The commentary to the Model Penal Code, after which the Criminal Code was modeled, discussed the consolidation concept as follows: Nevertheless, consolidation cannot eliminate the necessity for careful drafting, nor can it avoid the necessity for a properly specific delineation of the various types of property deprivations that should be punished by the criminal law.

The purpose of consolidation, therefore, is not to avoid the need to confront substantive difficulties in the definition of theft offenses. The appropriate objective is to avoid procedural problems. Even a consolidated offense will retain distinctions among methods of acquisition and appropriation. The real problem arises from a defendant’s claim that he did not misappropriate the property by the means alleged but in fact misappropriated the property by some other means and from the combination of such a claim with the procedural rule that a defendant who is charged with one offense cannot be convicted by proving another. Model Penal Code § 223.1 cmt. 2(b) at 132-33 (Am. Law Inst.) (rev. cmts. 1980) (emphasis added).

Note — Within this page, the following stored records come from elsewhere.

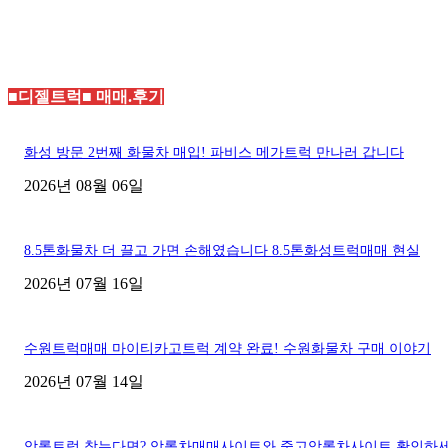
■디젤트럭■ 매매.후기
화성 방문 2번째 화물차 매입! 파비스 메가트럭 만나러 갑니다
2026년 08월 06일
8.5톤화물차 더 끌고 가면 손해였습니다 8.5톤화성트럭매매 현실
2026년 07월 16일
수원트럭매매 마이티카고트럭 계약 완료! 수원화물차 구매 이야기
2026년 07월 14일
암롤트럭 찾는다면? 암롤차매매사이트와 중고암롤차사이트 확인하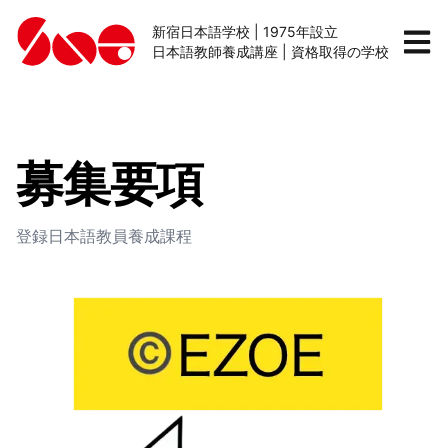
新宿日本語学校 | 1975年設立
日本語教師養成講座 | 資格取得の学校
募集要項
登録日本語教員養成課程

The Court spoke of a trial setting when it held that “attempting to defeat one charge by arguing that a defendant committed a different criminal offense” is “the very vice at which the ‘consolidation’ statute is directed.” In conclusion, the Court emphasized “the adversary system cannot be permitted to deteriorate into a mere game in which defendant brazenly manifests his contempt for the system by openly admitting his guilt of an offense and then seeking exoneration on the basis of some arcane notion of pleading.”

In addition to the analysis set forth in Talley, the commentary to the Model Penal Code illustrates instances where the consolidation statute is appropriate: Examples come readily to mind where an unwary prosecutor might stumble in distinguishing larceny, false pretenses, extortion, and embezzlement. An offender who is prosecuted for fraud might escape by proving that the victim did not believe the representations made to him but was merely frightened by them. Similarly, one who gives a bad check as a down payment on an automobile which is thereupon delivered to him on conditional sale may defeat criminal prosecution for obtaining by false pretenses by arguing that the vendor reserved title and that the vendee could therefore only be guilty of larceny, the offense against possession.

The Court’s analysis is sound, but it overlooks the dim view that most jurors would take of a defendant whose defense is “I committed a different crime.” Most juries would rather return a guilty verdict for the wrong offense than acquit under the circumstances.